The 22-year-old Dubliner is all about continuing to challenge the natural pecking order of second rows in Europe, while not compromising his role for club or country.
It is already a debate as to which man is better, with opinion divided along the lines of what you want from a lock.
Itoje, 24, arrived as a tour de force in the game, a superior athletic specimen with a penchant for the sort of big play that can swing a game.
"I remember watching his meteoric rise a few years ago. It was admirable," noted Ryan.
"You can see why. He is such a good player. He is a complete second row in many respects in the fact he is so good over the ball as well.
"He is one of Saracens' go-to players. They look to him for generating energy and momentum."
Itoje came along at a time when the game and the position were changing; the enforcer became a dying breed as the concentration on discipline and the eyes of multi-cameras removed the skulduggery.
The fashion now is for a hybrid lock, almost as good in the back row as the middle one.
Certainly, this is the case for Itoje, who has been known to alternate between the two.
"Gone are the days of second rows just being set-piece players," said Ryan.
"Obviously, you've got to be able to do that, first and foremost.
"Second rows now need to have a variety of skills and you need to be ball players, be comfortable on the ball.
"That is the way it has kind of gone now."

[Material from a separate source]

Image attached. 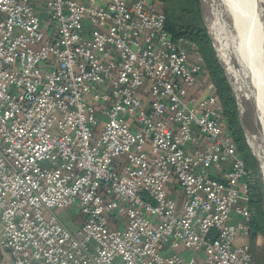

On entering the professional arena, Ryan was smart enough not to copycat the virtues of those ahead of him, not Brodie Retallick, not Eben Etzebeth, not Itoje.
He chose to stick to what works for him, improve his strengths and add layers to his all-round input.
"A lot of it is your own game," he said.
"I mentioned Itoje, how he's very good over the ball. It's probably not something I'm very good at.
"I'm slightly taller than him and my first instinct would be to barge rather than poach.
"There's one example where I would look at something he's very good at, but it doesn't automatically mean I am going to do that."
The interest surrounding this individual match-up will be swallowed up as a sub-plot to the main storyline.
Saracens have been the form selection all season, from round one back in October right through to their demolition jobs on Glasgow in the quarter-final and Munster in the semi-final.
Where do Leinster look for belief that this can be done?
"What gives us belief? I think when you look around and you see some of the talent we have, that's what gives us belief."
Ryan also alluded to the leadership of Jonathan Sexton and the benefit of last years' experience.
"The fact that we did it last year, we can take plenty of belief from that," he stated.
"I think it has been a steady progression since the quarter-finals and I think we are going to need a season's best performance this weekend.
"Saracens are the in-form team but there is plenty of belief that we can do the job."
Time, talent and temperament will tell all.